Extracted records
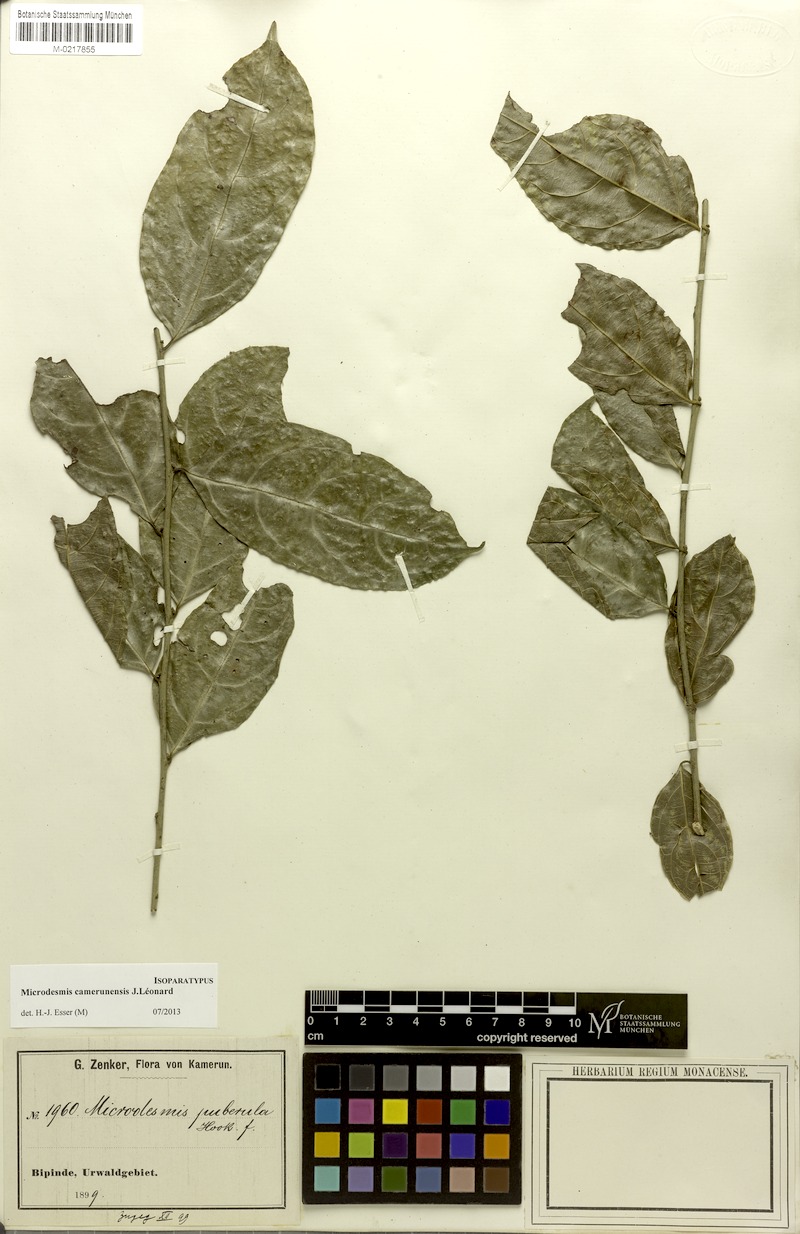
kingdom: Plantae
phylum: Tracheophyta
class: Magnoliopsida
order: Malpighiales
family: Pandaceae
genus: Microdesmis
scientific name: Microdesmis camerunensis
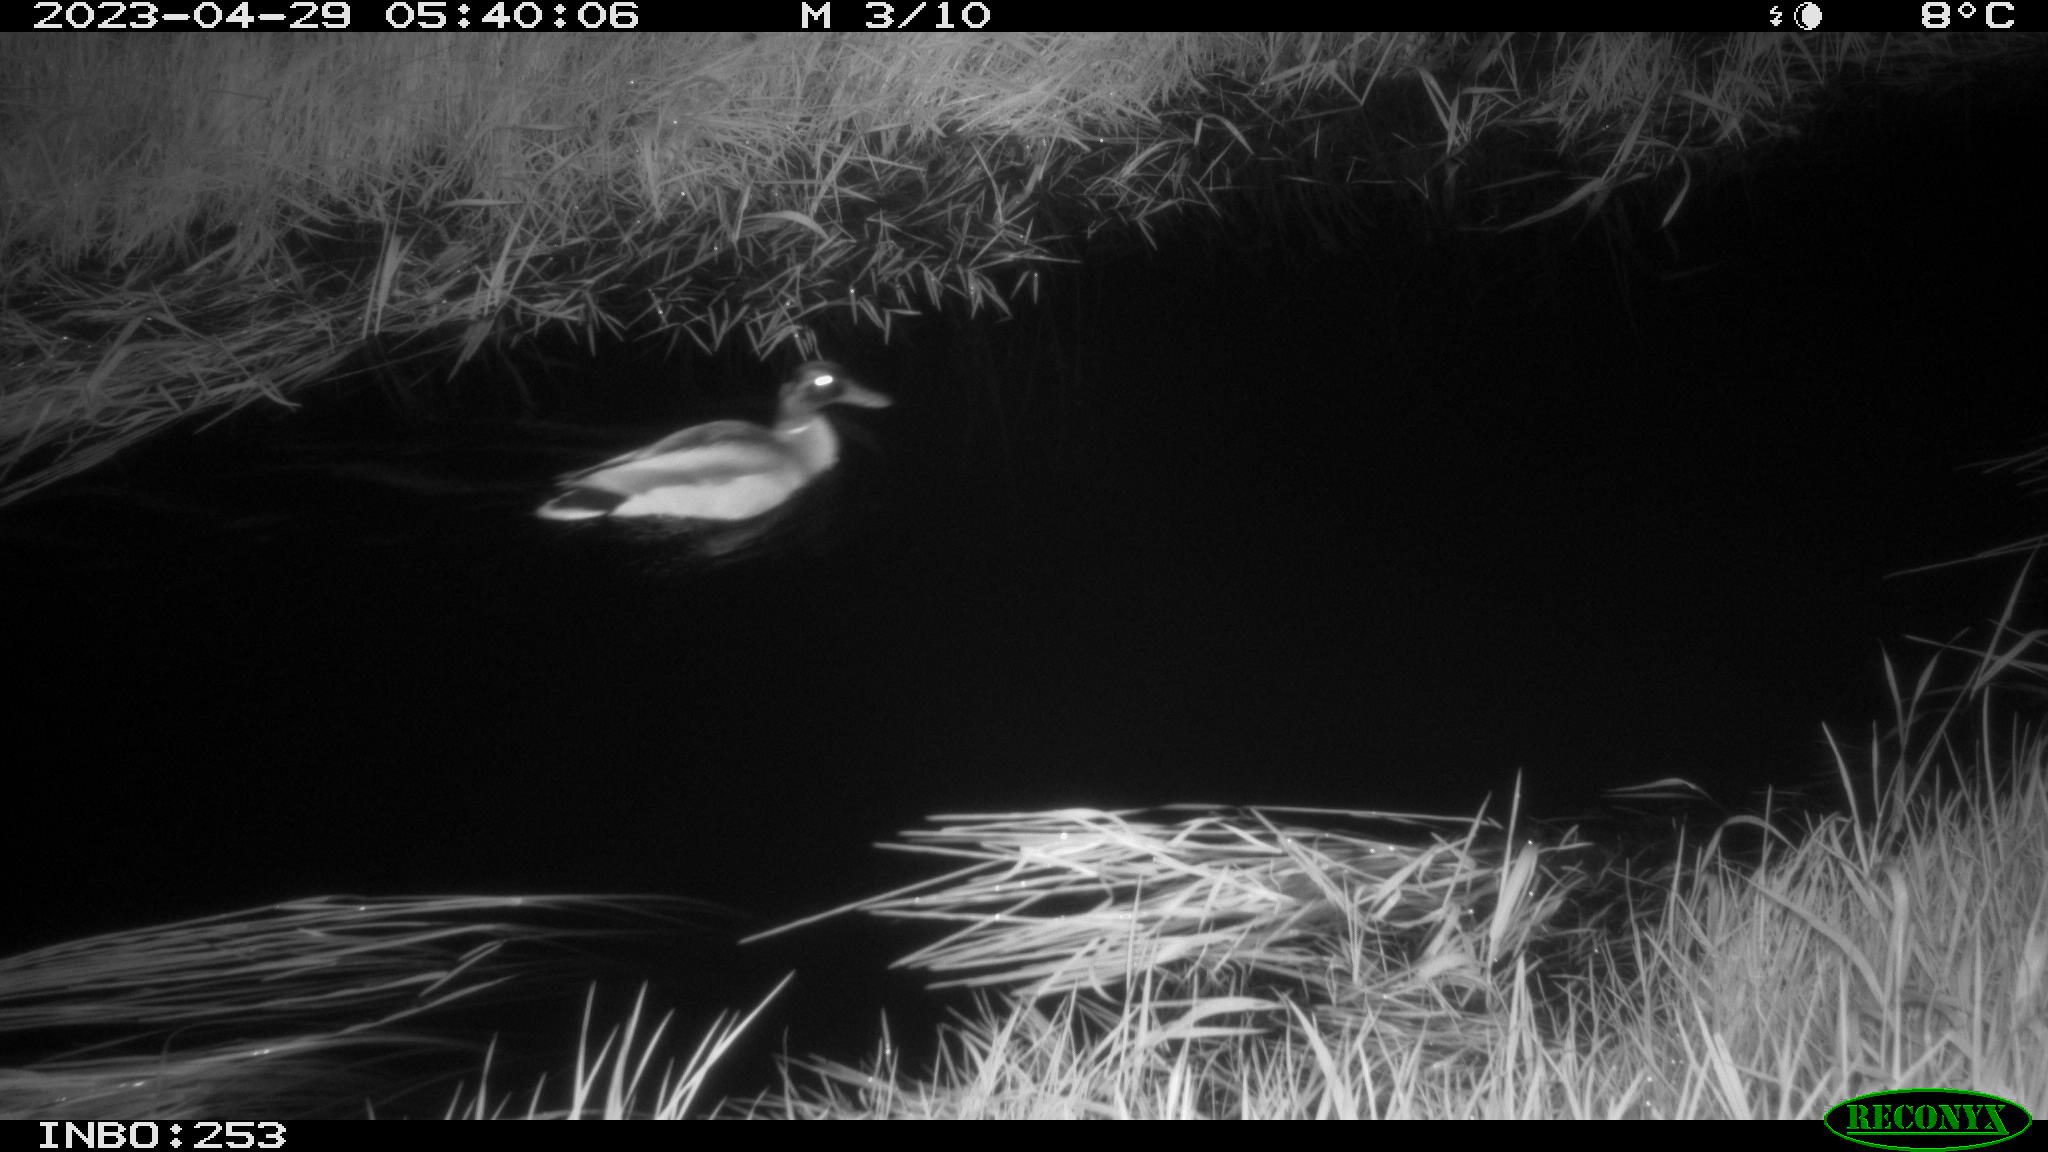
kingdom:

What you are asked to do —
Revise the lines of every record by replacing "scientific name" with "binomial name", keeping everything else the same. Leave the pictures out of your answer.

Answer —
kingdom: Plantae
phylum: Tracheophyta
class: Magnoliopsida
order: Malpighiales
family: Pandaceae
genus: Microdesmis
binomial name: Microdesmis camerunensis
kingdom:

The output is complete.